Place the hazelnuts in a single layer on a small baking sheet. Bake for about 8 minutes or until golden. Spill the nuts into a dish towel and rub them with the towel to remove most of their papery skin. Transfer the nuts to a cutting board and when cool enough to handle, coarsely chop.
Whisk the eggs in a large bowl. Spoon off 1 tablespoon of the beaten eggs and reserve for glazing the biscotti. To the remaining eggs in the bowl, whisk in the sugar, baking powder, salt, and hazelnut flavoring. Add the flour and stir with a wooden spoon just until combined. Stir in the hazelnuts.
Divide the dough in half using a rubber spatula and place each half lengthwise onto one side of the prepared sheet. Flour your hands and shape each sticky clump of dough into a rectangular loaf about 12 inches long and 2 inches wide. Make sure the loaves are at least 3 inches apart on the sheet. Brush the reserved beaten egg over the tops of the loaves.
Bake for about 35 minutes or until the loaves are golden brown. Transfer the sheet to a rack to cool for 10 minutes.

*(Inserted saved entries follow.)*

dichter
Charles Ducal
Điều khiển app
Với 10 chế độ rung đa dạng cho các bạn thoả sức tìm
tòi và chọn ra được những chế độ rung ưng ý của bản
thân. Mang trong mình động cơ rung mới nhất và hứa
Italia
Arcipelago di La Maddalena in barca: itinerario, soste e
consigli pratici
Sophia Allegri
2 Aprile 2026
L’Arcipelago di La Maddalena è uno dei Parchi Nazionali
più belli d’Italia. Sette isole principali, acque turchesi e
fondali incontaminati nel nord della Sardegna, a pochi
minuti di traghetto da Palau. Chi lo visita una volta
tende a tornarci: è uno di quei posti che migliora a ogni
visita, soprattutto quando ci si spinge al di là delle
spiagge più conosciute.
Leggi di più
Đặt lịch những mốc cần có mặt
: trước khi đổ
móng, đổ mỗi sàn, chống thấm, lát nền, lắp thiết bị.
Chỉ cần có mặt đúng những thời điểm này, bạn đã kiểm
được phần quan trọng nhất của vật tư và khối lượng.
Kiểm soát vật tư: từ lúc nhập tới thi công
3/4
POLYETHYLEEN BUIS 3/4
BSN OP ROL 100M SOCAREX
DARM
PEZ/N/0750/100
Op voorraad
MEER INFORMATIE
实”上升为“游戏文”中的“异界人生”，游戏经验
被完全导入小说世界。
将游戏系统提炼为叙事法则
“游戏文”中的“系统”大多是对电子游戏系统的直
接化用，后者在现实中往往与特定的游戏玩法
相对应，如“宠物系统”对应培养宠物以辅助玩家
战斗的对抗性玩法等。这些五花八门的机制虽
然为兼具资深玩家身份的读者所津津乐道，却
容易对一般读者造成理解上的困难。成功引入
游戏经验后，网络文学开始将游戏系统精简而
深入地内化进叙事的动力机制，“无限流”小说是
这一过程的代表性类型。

Reduce the oven temperature to 325°F.
Peel the loaves off the parchment paper and transfer them, one at a time, to a cutting board. Using a serrated knife in a long sawing motion, cut the loaves on a slight diagonal into 1/2-inch-thick slices. Discard the parchment and place the biscotti, cut side down, on the sheet. Bake for 10 minutes. Turn the pieces over to the other cut side and bake for about 5 minutes more. Transfer the biscotti to a rack to cool.
Store in an airtight container for about 1 month; or freeze for up to 3 months. (You can perk up the biscotti by toasting them in a 350°F oven for about 5 minutes.)